_DATA RECORDS_.
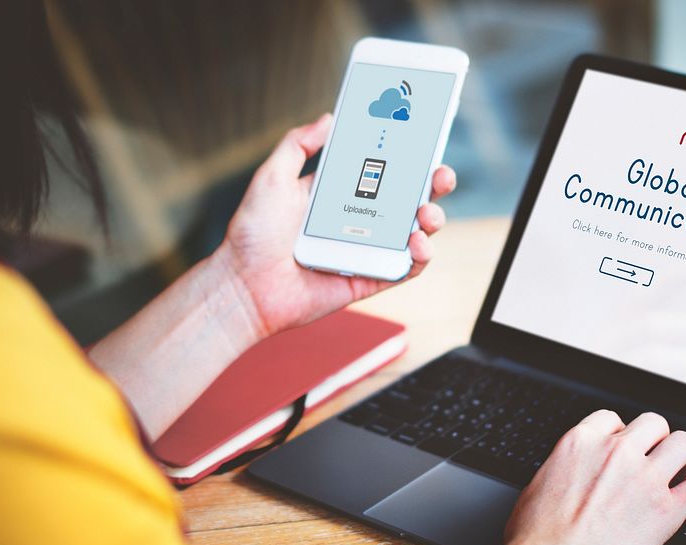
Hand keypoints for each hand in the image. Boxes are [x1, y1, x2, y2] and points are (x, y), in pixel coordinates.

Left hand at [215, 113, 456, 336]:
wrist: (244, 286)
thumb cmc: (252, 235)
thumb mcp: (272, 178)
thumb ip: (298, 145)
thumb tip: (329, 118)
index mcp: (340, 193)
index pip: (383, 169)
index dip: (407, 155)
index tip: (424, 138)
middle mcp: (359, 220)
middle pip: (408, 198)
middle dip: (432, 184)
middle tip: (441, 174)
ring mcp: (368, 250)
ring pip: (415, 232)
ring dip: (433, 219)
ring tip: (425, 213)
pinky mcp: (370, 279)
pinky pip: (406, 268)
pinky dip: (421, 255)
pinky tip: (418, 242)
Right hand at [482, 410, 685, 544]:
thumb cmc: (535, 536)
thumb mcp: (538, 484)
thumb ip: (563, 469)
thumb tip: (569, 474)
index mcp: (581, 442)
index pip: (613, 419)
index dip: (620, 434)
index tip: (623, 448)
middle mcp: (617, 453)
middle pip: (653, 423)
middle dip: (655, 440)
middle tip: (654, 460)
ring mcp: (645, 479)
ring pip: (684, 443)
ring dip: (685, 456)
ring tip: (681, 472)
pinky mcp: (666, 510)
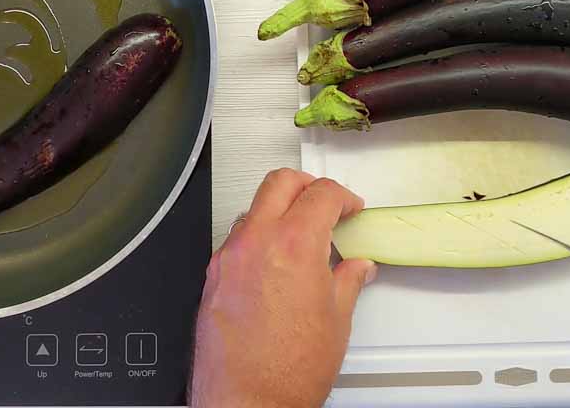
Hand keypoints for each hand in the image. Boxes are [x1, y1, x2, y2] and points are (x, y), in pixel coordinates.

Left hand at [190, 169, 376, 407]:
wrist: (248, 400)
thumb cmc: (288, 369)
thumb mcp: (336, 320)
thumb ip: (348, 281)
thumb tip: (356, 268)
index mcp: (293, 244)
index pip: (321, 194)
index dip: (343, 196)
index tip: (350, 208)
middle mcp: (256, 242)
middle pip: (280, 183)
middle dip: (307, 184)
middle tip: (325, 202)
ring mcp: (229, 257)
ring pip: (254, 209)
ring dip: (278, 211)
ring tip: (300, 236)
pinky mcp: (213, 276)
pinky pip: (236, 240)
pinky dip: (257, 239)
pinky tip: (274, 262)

---

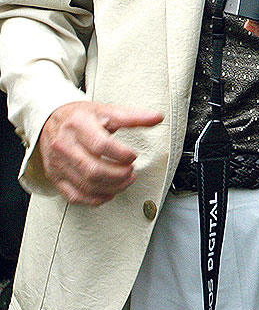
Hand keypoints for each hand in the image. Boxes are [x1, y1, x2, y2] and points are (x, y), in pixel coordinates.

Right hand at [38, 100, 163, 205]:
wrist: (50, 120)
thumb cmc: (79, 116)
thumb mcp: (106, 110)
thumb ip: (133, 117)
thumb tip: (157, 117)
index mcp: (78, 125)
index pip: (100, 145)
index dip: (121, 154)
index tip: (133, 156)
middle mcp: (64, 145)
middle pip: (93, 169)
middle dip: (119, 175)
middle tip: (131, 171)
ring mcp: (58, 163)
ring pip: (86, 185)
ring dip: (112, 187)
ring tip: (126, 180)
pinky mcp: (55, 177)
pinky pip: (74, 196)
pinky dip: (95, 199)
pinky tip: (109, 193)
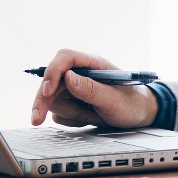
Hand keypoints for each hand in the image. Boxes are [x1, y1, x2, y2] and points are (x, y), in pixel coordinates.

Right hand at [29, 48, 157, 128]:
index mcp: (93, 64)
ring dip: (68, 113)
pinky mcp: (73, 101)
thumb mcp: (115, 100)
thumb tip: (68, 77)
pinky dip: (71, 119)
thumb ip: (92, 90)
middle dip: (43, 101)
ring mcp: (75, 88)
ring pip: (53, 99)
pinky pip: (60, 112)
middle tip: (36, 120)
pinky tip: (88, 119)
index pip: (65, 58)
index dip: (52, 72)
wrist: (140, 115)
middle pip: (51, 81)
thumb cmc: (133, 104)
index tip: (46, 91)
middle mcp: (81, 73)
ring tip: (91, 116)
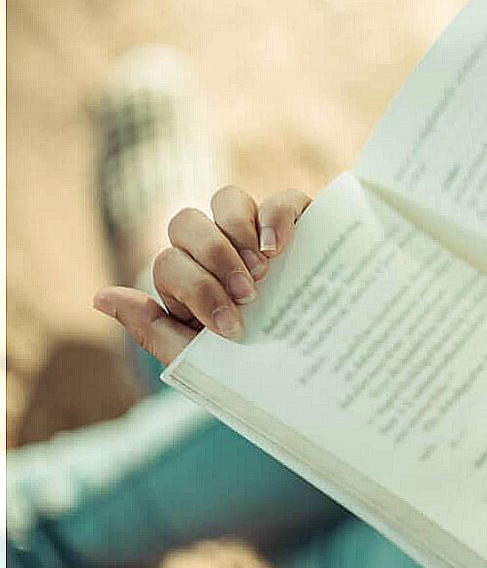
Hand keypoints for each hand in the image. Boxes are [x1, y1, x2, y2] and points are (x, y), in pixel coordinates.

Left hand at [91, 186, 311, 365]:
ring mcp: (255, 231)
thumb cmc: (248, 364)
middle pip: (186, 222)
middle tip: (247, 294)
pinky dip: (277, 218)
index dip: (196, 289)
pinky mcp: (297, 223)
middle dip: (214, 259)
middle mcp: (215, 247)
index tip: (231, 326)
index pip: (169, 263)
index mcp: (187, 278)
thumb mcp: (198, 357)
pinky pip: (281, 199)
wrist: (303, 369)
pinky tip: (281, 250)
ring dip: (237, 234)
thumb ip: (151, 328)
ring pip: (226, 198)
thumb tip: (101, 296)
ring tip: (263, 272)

_TASK DIRECTIONS_. Find how many lines in the data above include the string "Left", and give that number alone.

_RESPONSE AREA_. 3